Exclude all pictures, then restate the entries below word for word.
==== TASK DATA
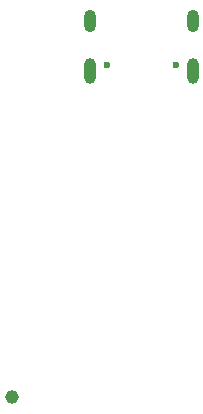
<source format=gbr>
%TF.GenerationSoftware,Altium Limited,Altium Designer,21.7.2 (23)*%
G04 Layer_Color=255*
%FSLAX45Y45*%
%MOMM*%
%TF.SameCoordinates,838FB56E-0ED7-4152-9A2E-8E5145BDEB09*%
%TF.FilePolarity,Positive*%
%TF.FileFunction,Pads,Bot*%
%TF.Part,Single*%
G01*
G75*
%TA.AperFunction,WasherPad*%
%ADD43C,1.15200*%
%TA.AperFunction,ComponentPad*%
%ADD44C,0.60000*%
%ADD45O,1.00000X2.20000*%
%ADD46O,1.00000X1.90000*%
D43*
X-1100000Y-950000D02*
D03*
D44*
X-290000Y1865000D02*
D03*
X290000D02*
D03*
D45*
X432500Y1815000D02*
D03*
X-432500D02*
D03*
D46*
Y2235000D02*
D03*
X432500D02*
D03*
%TF.MD5,64ef6a4c9264e1bcb86f82bc4c10f353*%
M02*

</source>
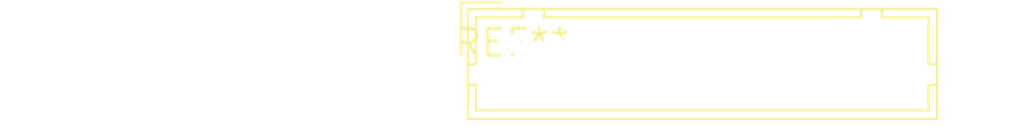
<source format=kicad_pcb>
(kicad_pcb (version 20240108) (generator pcbnew)

  (general
    (thickness 1.6)
  )

  (paper "A4")
  (layers
    (0 "F.Cu" signal)
    (31 "B.Cu" signal)
    (32 "B.Adhes" user "B.Adhesive")
    (33 "F.Adhes" user "F.Adhesive")
    (34 "B.Paste" user)
    (35 "F.Paste" user)
    (36 "B.SilkS" user "B.Silkscreen")
    (37 "F.SilkS" user "F.Silkscreen")
    (38 "B.Mask" user)
    (39 "F.Mask" user)
    (40 "Dwgs.User" user "User.Drawings")
    (41 "Cmts.User" user "User.Comments")
    (42 "Eco1.User" user "User.Eco1")
    (43 "Eco2.User" user "User.Eco2")
    (44 "Edge.Cuts" user)
    (45 "Margin" user)
    (46 "B.CrtYd" user "B.Courtyard")
    (47 "F.CrtYd" user "F.Courtyard")
    (48 "B.Fab" user)
    (49 "F.Fab" user)
    (50 "User.1" user)
    (51 "User.2" user)
    (52 "User.3" user)
    (53 "User.4" user)
    (54 "User.5" user)
    (55 "User.6" user)
    (56 "User.7" user)
    (57 "User.8" user)
    (58 "User.9" user)
  )

  (setup
    (pad_to_mask_clearance 0)
    (pcbplotparams
      (layerselection 0x00010fc_ffffffff)
      (plot_on_all_layers_selection 0x0000000_00000000)
      (disableapertmacros false)
      (usegerberextensions false)
      (usegerberattributes false)
      (usegerberadvancedattributes false)
      (creategerberjobfile false)
      (dashed_line_dash_ratio 12.000000)
      (dashed_line_gap_ratio 3.000000)
      (svgprecision 4)
      (plotframeref false)
      (viasonmask false)
      (mode 1)
      (useauxorigin false)
      (hpglpennumber 1)
      (hpglpenspeed 20)
      (hpglpendiameter 15.000000)
      (dxfpolygonmode false)
      (dxfimperialunits false)
      (dxfusepcbnewfont false)
      (psnegative false)
      (psa4output false)
      (plotreference false)
      (plotvalue false)
      (plotinvisibletext false)
      (sketchpadsonfab false)
      (subtractmaskfromsilk false)
      (outputformat 1)
      (mirror false)
      (drillshape 1)
      (scaleselection 1)
      (outputdirectory "")
    )
  )

  (net 0 "")

  (footprint "Hirose_DF11-20DP-2DSA_2x10_P2.00mm_Vertical" (layer "F.Cu") (at 0 0))

)

</source>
========
* _FINISHED TASK_
<source format=gbr>
%TF.GenerationSoftware,Altium Limited,Altium Designer,21.7.2 (23)*%
G04 Layer_Color=255*
%FSLAX45Y45*%
%MOMM*%
%TF.SameCoordinates,838FB56E-0ED7-4152-9A2E-8E5145BDEB09*%
%TF.FilePolarity,Positive*%
%TF.FileFunction,Pads,Bot*%
%TF.Part,Single*%
G01*
G75*
%TA.AperFunction,WasherPad*%
%ADD43C,1.15200*%
%TA.AperFunction,ComponentPad*%
%ADD44C,0.60000*%
%ADD45O,1.00000X2.20000*%
%ADD46O,1.00000X1.90000*%
D43*
X-1100000Y-950000D02*
D03*
D44*
X-290000Y1865000D02*
D03*
X290000D02*
D03*
D45*
X432500Y1815000D02*
D03*
X-432500D02*
D03*
D46*
Y2235000D02*
D03*
X432500D02*
D03*
%TF.MD5,64ef6a4c9264e1bcb86f82bc4c10f353*%
M02*

</source>
<source format=kicad_pcb>
(kicad_pcb (version 20240108) (generator pcbnew)

  (general
    (thickness 1.6)
  )

  (paper "A4")
  (layers
    (0 "F.Cu" signal)
    (31 "B.Cu" signal)
    (32 "B.Adhes" user "B.Adhesive")
    (33 "F.Adhes" user "F.Adhesive")
    (34 "B.Paste" user)
    (35 "F.Paste" user)
    (36 "B.SilkS" user "B.Silkscreen")
    (37 "F.SilkS" user "F.Silkscreen")
    (38 "B.Mask" user)
    (39 "F.Mask" user)
    (40 "Dwgs.User" user "User.Drawings")
    (41 "Cmts.User" user "User.Comments")
    (42 "Eco1.User" user "User.Eco1")
    (43 "Eco2.User" user "User.Eco2")
    (44 "Edge.Cuts" user)
    (45 "Margin" user)
    (46 "B.CrtYd" user "B.Courtyard")
    (47 "F.CrtYd" user "F.Courtyard")
    (48 "B.Fab" user)
    (49 "F.Fab" user)
    (50 "User.1" user)
    (51 "User.2" user)
    (52 "User.3" user)
    (53 "User.4" user)
    (54 "User.5" user)
    (55 "User.6" user)
    (56 "User.7" user)
    (57 "User.8" user)
    (58 "User.9" user)
  )

  (setup
    (pad_to_mask_clearance 0)
    (pcbplotparams
      (layerselection 0x00010fc_ffffffff)
      (plot_on_all_layers_selection 0x0000000_00000000)
      (disableapertmacros false)
      (usegerberextensions false)
      (usegerberattributes false)
      (usegerberadvancedattributes false)
      (creategerberjobfile false)
      (dashed_line_dash_ratio 12.000000)
      (dashed_line_gap_ratio 3.000000)
      (svgprecision 4)
      (plotframeref false)
      (viasonmask false)
      (mode 1)
      (useauxorigin false)
      (hpglpennumber 1)
      (hpglpenspeed 20)
      (hpglpendiameter 15.000000)
      (dxfpolygonmode false)
      (dxfimperialunits false)
      (dxfusepcbnewfont false)
      (psnegative false)
      (psa4output false)
      (plotreference false)
      (plotvalue false)
      (plotinvisibletext false)
      (sketchpadsonfab false)
      (subtractmaskfromsilk false)
      (outputformat 1)
      (mirror false)
      (drillshape 1)
      (scaleselection 1)
      (outputdirectory "")
    )
  )

  (net 0 "")

  (footprint "Hirose_DF11-20DP-2DSA_2x10_P2.00mm_Vertical" (layer "F.Cu") (at 0 0))

)

</source>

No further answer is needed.